If you recently became a wheelchair user, you may need to have an HVAC contractor make some changes to your home heating and cooling equipment. Continue reading to find out what you may need to ask them to do.
You may have to make changes to the control system you use to operate your HVAC equipment
A lot of heating and cooling systems come with control panels which can be attached to walls. If your current system has one of these, you may need to have an HVAC contractor to change its location so that you can continue to operate it now that you use a wheelchair. For example, if the panel is currently in a room upstairs that you have stopped using due to your new disability, then you'll need the HVAC contractor to relocate the panel to a room on the ground floor and have them put it on a section of the wall which you can comfortably reach when you're sitting in your wheelchair.
Additionally, if you don't have a handheld remote for your HVAC system, or if the one you have is broken, you should ask the HVAC specialist for a new remote or alternatively, see if they can fix the one you already own. The reason for this is as follows: prior to becoming a wheelchair user, you may not have really needed a remote, as you could quickly walk or run up to the control panel and adjust the temperature. However, moving around in a wheelchair can be tiring, as well as quite tricky if you have to pass through any narrow hallways in your home. As such, a handheld remote that you can keep in your pocket could be useful for occasions when you're far away from the control panel in your home and want to change the temperature.

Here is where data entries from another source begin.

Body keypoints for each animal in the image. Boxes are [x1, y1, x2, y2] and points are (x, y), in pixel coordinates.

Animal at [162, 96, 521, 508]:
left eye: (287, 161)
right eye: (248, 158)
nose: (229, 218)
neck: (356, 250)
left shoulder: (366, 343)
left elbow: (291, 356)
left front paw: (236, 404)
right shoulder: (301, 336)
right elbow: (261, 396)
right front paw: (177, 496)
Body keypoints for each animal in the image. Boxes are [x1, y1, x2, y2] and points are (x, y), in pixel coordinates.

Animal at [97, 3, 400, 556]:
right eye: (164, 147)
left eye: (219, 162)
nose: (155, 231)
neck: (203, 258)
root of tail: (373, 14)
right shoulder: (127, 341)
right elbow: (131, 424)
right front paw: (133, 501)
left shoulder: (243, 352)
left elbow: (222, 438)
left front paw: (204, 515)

If you have a single split system, consider switching to a multi-split system
If you already have a ducted system, then you may not need to make any changes to it. However, if you have a single split system, then it might be wise to ask the HVAC specialist to help you switch to a multi-split system.
The reason for this is as follows: when you were fully mobile, you may not have been as reliant on your HVAC system as you are now and so may have been quite happy to make do with having one interior unit that was located in, for example, your living room, as if you were in another room and you were too hot or cold, you could easily pop over to your wardrobe and either remove a garment, put on a few extra layers or grab a blanket. Even simple actions like this require a lot more effort when you're in a wheelchair.

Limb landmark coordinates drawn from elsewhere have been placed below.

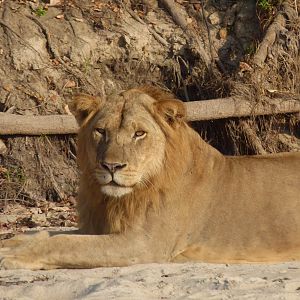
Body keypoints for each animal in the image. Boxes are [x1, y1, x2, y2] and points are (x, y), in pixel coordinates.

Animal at [0, 86, 300, 270]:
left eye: (139, 134)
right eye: (101, 131)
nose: (112, 166)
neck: (117, 200)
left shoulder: (143, 244)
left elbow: (62, 243)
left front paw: (14, 257)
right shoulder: (100, 227)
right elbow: (46, 234)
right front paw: (10, 245)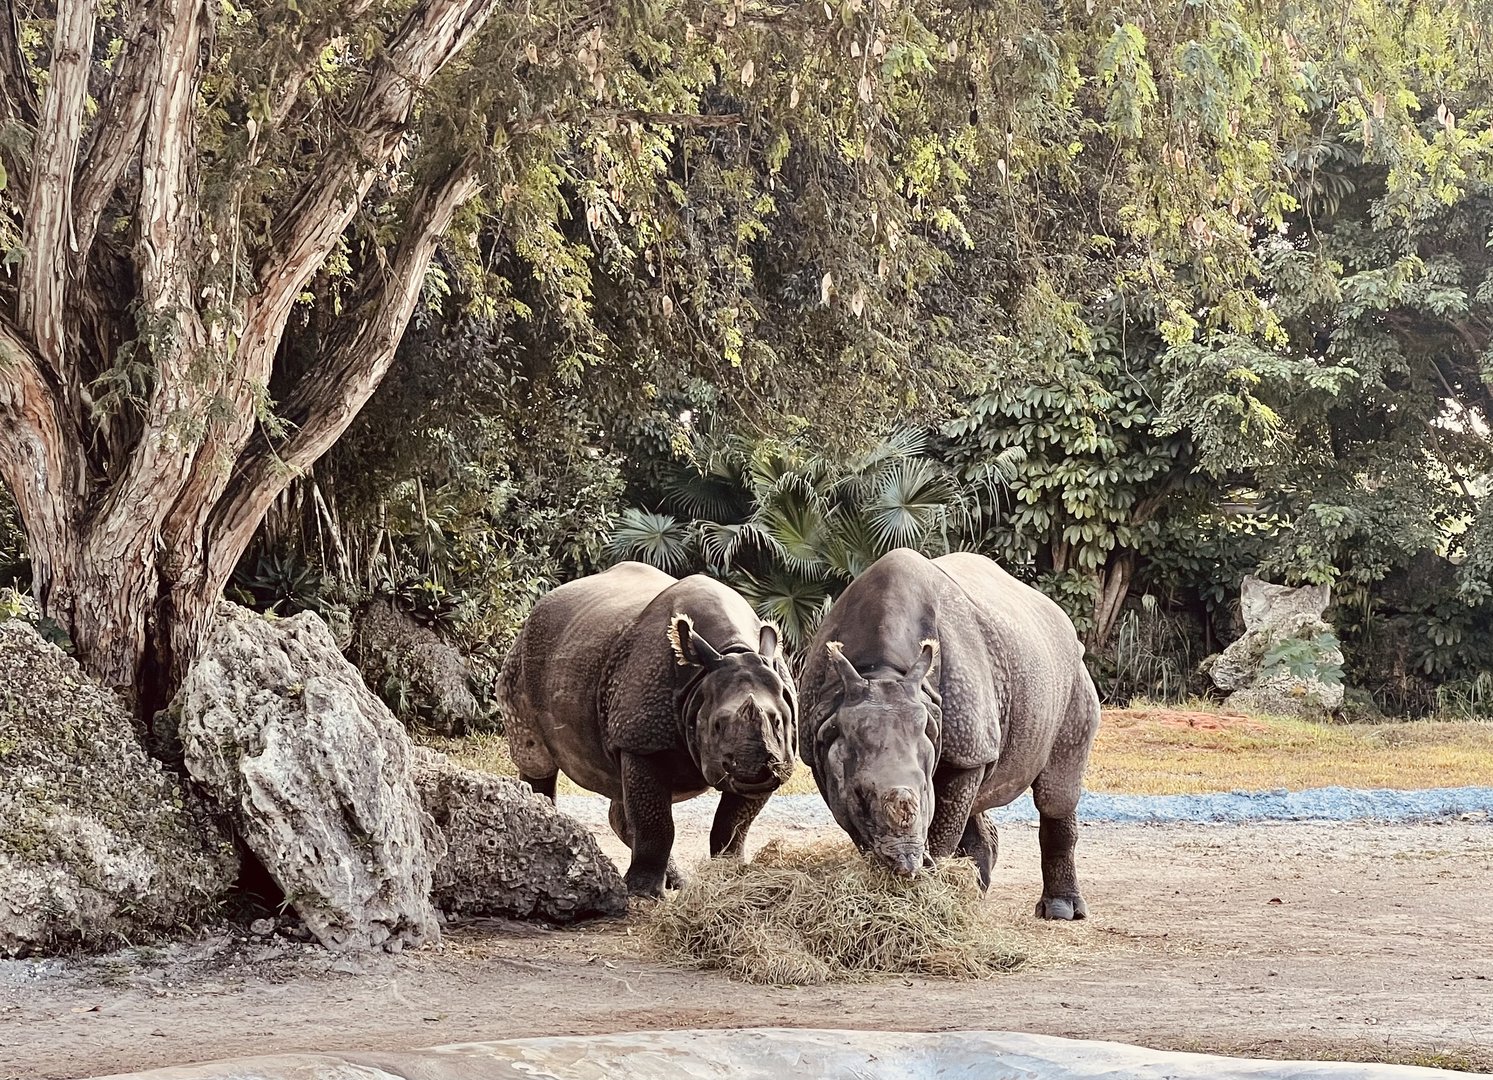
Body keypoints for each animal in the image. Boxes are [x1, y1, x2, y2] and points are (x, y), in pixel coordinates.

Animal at [499, 562, 798, 897]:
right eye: (717, 725)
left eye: (778, 721)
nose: (753, 770)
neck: (731, 651)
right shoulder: (641, 740)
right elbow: (656, 823)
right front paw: (644, 894)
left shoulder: (778, 760)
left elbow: (732, 824)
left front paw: (731, 875)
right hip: (523, 656)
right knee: (536, 760)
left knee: (618, 787)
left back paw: (677, 882)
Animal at [799, 548, 1100, 920]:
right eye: (860, 794)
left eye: (924, 790)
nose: (906, 863)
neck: (881, 672)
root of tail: (1060, 619)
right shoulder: (820, 744)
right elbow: (852, 819)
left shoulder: (964, 747)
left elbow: (945, 826)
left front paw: (929, 886)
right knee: (981, 791)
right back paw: (975, 895)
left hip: (1070, 676)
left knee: (1055, 792)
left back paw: (1060, 912)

Additionally, you may find that your body temperature fluctuates a lot more frequently when you use your wheelchair; for example, you might find that you get very warm each time you manually move your wheelchair and that you get cold very quickly when you're in a fixed position for a while (because you're not able to wiggle your legs around to boost your circulation). As such, you may now need to manage the temperature in your entire home, rather than in just one room. Having a unit in each room of the property will allow you to do this.